__Work item A__
Answer these questions about the Nutch plugin thread. Put each answer on its own line, marked like its question.
(i) Which version of Nutch is the plugin written for?
(ii) What field name does the code pass to LuceneWriter.addFieldOptions?
(iii) On what date and at what time did Andrzej Bialecki's message arrive?
__Work item B__
In the Nutch plugin thread, restate the paragraph beginning "Sorry its suppose to say" in one shorter sentence and keep its main point.
__Work item C__
Write the next part of the Nutch plugin thread, continuing after its final sentence.
*** Extract to read ***
Re: Plugin Developement Help

Posted by "david.stuart@progressivealliance.co.uk" <da...@progressivealliance.co.uk>.
Sorry its suppose to say "would be stored somewhere it DOESN'T seem to be
getting to the doc.add bit which"

On 24 November 2009 at 12:27 "david.stuart@progressivealliance.co.uk"
<da...@progressivealliance.co.uk> wrote:

> I thought I did but I thought before I did a bin/nutch index (or solrindex) it
> would be stored somewhere it does seems to be getting to the doc.add bit which
> makes me think the variable is empty
> {code}
>     public void addIndexBackendOptions(Configuration conf) {
>       LOG.warn("+_+_You called me _+_+");
>       LuceneWriter.addFieldOptions("html_filter_data", STORE.YES,
> INDEX.UNTOKENIZED, conf);
>     }
>     
>     public NutchDocument filter(NutchDocument doc, Parse parse, Text url,
> CrawlDatum datum, Inlinks inlinks) throws IndexingException {
>       LOG.warn("________________________FILTER_______________________");
>       String html_filter_data = parse.getData().getMeta("html_filter_data");
>       if (html_filter_data != null){
>           LOG.warn("________________________Adding filter
> data_______________________");
>           doc.add("html_filter_data", html_filter_data);
>       }
>       return doc;
>     }
> {code}
> On 24 November 2009 at 12:05 Andrzej Bialecki <ab...@getopt.org> wrote:
> 
> > david.stuart@progressivealliance.co.uk wrote:
> > >   Hi All,
> > > 
> > > I think I am just about finished my plugin (nutch 1.0) which adds extra 
> > > metadata to during parsing the problem I am having is it doesn't seem to 
> > > be adding the data to the system (via luke or readseg). I looked at in 
> > > the wiki but it seems to be for 0.9 and the syntax looks different.
*** End of Extract to read ***
*** Information provided ***
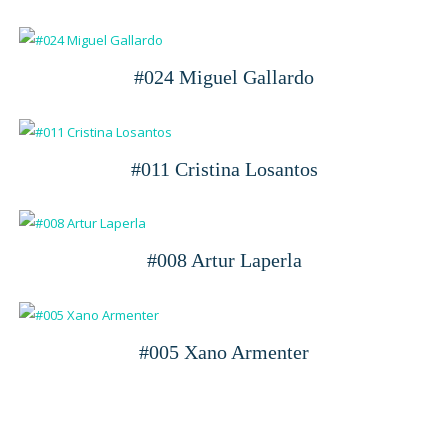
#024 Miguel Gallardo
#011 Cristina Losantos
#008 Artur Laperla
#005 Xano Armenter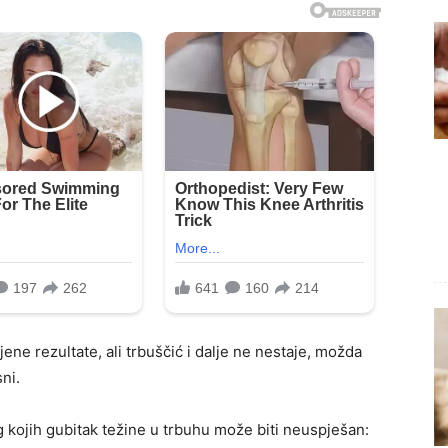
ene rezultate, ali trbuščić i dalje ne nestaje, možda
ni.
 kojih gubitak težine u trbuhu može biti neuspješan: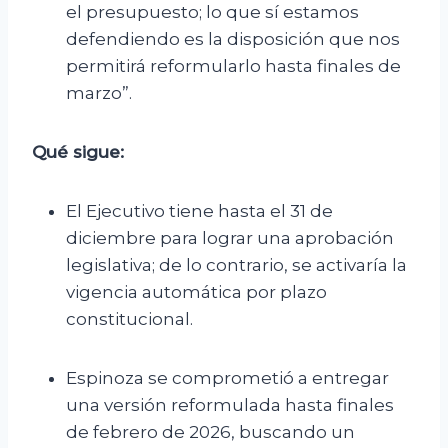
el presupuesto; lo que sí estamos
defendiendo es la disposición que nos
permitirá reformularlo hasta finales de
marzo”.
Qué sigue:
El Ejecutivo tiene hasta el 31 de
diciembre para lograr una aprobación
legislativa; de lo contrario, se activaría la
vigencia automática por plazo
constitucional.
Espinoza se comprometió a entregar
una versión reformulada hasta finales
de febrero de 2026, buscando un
*** End of Information provided ***
__Task answer A__
(i) Nutch 1.0
(ii) "html_filter_data"
(iii) 24 November 2009 at 12:05

__Task answer B__
The earlier message should have said that the code DOESN'T seem to be reaching the doc.add line.

__Task answer C__
> > > 
> > > {code}       
> > >   public ParseResult filter(Content content, ParseResult parseResult, 
> > > HTMLMetaTags metaTags, DocumentFragment doc) {
> > >       Metadata metadata = new Metadata();
> > >       // parse the content
> > >       DocumentFragment root;   
> > >       String docTrans;
> > >       try {
> > >         byte[] contentInOctets = content.getContent();
> > >         String input = new String(contentInOctets);
> > >         XSLTSimpleTransform DocTransform = new XSLTSimpleTransform();
> > >         docTrans = DocTransform.doTransform(input);
> > >         Parse parse = parseResult.get(content.getUrl());
> > >         metadata = parse.getData().getParseMeta();
> > >         metadata.add("filter_html_data", docTrans);
> > > 
> > >       } catch (Exception e) {
> > >         e.printStackTrace(LogUtil.getWarnStream(LOG));
> > >       }
> > >      
> > >     return parseResult;
> > >   }
> > > {code}
> > 
> > Did you declare that you are adding this field in the 
> > IndexingFilter.addIndexBackendOptions(..) ? See how other indexing 
> > plugins do this.
> > 
> > 
> > -- 
> > Best regards,
> > Andrzej Bialecki     <><
> >   ___. ___ ___ ___ _ _   __________________________________
> > [__ || __|__/|__||\/|  Information Retrieval, Semantic Web
> > ___|||__||  \|  ||  |  Embedded Unix, System Integration
> > http://www.sigram.com  Contact: info at sigram dot com
> >

Re: Plugin Developement Help

Posted by "david.stuart@progressivealliance.co.uk" <da...@progressivealliance.co.uk>.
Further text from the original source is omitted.